Папа выглядит тяжело больным. Мама накрывает для него ужин на кухне, я не голодна. Лицо у меня словно занемело. Я не знаю, что папе сказать. Он сидит в удобном кресле с подставкой для ног, на нем серый свитер с V-образным воротом, заметно, что он не брился сегодня и даже вчера, он почти не двигается. Мы сидим вполоборота друг к другу, папа что-то говорит о лете, даче, что надо починить катер.
— Я уже больше никогда не смогу выйти в море или отправиться в горы.
Слезы катятся у меня из глаз. Папа смотрит куда-то в сторону, мимо меня, его глаза в свете лампы кажутся прозрачно-голубыми, я ловлю его взгляд. Я слышу, как мама на кухне отрезает ломти хлеба электрическим ножом.
— Вот так, Моника, — говорит папа.
Он вздыхает, а сама я сижу затаив дыхание. И в этой тишине между нами возникает особое взаимопонимание, мы оба молчим — о трудностях жизни, о моем невезении, обо всех разочарованиях, о Майкен, о том, что папа скоро уйдет в другой мир, о том, что он, пожалуй, никогда не поддерживал меня так, как я в этом нуждалась, и все же в нашем молчании звучат прощение и забота. Он больше не испытывает разочарования. Он признает, что у меня есть собственные принципы и представления о жизни, требования к самой себе, к жизни; именно теперь приходит понимание — мои склонности и решения, которые он не одобряет, больше не возмущают и не раздражают его. Или к удрученности от моей в очередной раз несостоявшейся семейной жизни примешивается облегчение оттого, что я вышла из проекта с фермерством и любовью к писателю, и все это переходит в добродушное равнодушие. А я не таю на папу обиды. «Вот так», — повторяет папа.
Тикают дедушкины часы, я слышу, как мама возится на кухне, что-то дребезжит, открывается и закрывается дверца холодильника.
Мобильный телефон тихонько звякает — пришло сообщение от Тронда Хенрика. «Что происходит?» — пишет он. Я говорю маме, что мне нужно сходить к Элизе. Мама смотрит на меня вопросительно, словно ей кажется, что она сделала что-то не так.
Я одеваюсь и выхожу на улицу — до дома Элизы всего каких-то пятьдесят метров. Перед входом стоит мешок с мусором, Элиза открывает дверь. Она отпустила волосы и теперь стягивает их в хвост, на ней просторная рубашка в клетку. Она заключает меня в объятия, а разжав руки, оглядывает с ног до головы.
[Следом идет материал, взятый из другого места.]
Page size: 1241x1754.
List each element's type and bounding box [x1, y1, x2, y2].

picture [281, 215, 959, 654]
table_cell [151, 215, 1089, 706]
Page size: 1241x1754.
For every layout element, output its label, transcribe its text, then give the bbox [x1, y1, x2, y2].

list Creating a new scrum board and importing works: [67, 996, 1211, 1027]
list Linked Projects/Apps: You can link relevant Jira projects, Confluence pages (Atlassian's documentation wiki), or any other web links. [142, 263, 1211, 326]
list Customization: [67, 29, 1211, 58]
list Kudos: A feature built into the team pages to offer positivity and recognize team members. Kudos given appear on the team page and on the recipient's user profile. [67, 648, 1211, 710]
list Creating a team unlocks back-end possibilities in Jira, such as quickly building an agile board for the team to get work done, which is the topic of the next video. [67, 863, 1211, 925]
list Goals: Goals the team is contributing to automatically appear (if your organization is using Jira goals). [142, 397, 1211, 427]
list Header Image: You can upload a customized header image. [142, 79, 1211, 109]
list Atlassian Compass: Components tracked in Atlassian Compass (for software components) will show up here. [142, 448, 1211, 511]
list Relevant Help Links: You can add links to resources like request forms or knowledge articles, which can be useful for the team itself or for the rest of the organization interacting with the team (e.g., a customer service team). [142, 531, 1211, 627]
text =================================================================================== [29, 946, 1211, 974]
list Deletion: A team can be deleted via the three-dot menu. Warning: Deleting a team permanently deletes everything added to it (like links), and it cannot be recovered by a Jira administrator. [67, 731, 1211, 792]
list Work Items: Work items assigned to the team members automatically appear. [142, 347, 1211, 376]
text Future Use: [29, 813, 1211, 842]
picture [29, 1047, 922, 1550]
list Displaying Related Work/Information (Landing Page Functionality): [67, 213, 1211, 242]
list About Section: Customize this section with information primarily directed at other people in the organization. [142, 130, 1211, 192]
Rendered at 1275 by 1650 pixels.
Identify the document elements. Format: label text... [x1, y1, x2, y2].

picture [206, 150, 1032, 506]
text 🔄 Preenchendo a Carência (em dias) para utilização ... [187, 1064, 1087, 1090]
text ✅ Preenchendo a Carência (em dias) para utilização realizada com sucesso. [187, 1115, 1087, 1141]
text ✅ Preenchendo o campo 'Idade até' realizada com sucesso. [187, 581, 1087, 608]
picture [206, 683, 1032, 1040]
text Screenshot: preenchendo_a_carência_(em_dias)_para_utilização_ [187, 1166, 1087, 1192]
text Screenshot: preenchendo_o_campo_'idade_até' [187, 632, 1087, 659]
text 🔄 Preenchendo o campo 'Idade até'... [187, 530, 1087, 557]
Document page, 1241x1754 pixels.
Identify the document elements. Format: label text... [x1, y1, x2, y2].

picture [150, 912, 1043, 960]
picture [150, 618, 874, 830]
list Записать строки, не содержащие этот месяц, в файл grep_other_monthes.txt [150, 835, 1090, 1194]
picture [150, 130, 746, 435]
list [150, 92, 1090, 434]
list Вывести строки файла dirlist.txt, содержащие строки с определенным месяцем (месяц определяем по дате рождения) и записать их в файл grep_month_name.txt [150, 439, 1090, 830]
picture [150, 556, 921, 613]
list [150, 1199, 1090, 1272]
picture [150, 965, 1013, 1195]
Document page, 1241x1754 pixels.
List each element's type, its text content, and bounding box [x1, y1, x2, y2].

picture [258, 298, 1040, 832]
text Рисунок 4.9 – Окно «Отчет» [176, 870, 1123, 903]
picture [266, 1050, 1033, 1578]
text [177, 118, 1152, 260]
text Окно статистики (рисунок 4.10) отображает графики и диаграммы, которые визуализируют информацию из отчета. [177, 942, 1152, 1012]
— Почему ты не сказала, что приедешь?
Я качаю головой.
— Просто хотела узнать, как папа.
— Вот так вдруг? С тобой все в порядке? — спрашивает Элиза.
Я уверяю ее, что со мной все хорошо, и Элиза принимается за дело, от которого я оторвала ее своим приходом: загружает посудомоечную машину. Она зовет Яна Улава.
— Тут Моника! — Она прислушивается, качает головой и больше не кричит. — Может, пойдем прогуляемся?
Я беру у нее шапку и шарф, — уходя из дома мамы с папой, я только накинула куртку и надела ботинки. Элиза поднимает мешок с мусором и тащит его к баку недалеко от ворот.
Я достаю сигареты и прикуриваю.
— Можно мне тоже? — спрашивает Элиза, но когда я протягиваю ей пачку, она задумывается и отказывается: — Нет, ладно, не надо. Можно кое-что тебе рассказать?
Рассказать? Мне?
— Ян Улав мне изменил, — выдыхает она.
— Что? — почти кричу я.
— Чш-ш, — беспокоится Элиза, словно кругом могут быть чужие уши, злобные сплетники.
— Он изменил мне с Гуниллой, своей ассистенткой, — рассказывает она. — С медсестрой в зубоврачебном кабинете. Она голосует за Партию прогресса. И она уже не так молода.
Элиза теребит свой шарф, то ослабляет его, то затягивает потуже.
— Как ты об этом узнала? — осторожно спрашиваю я.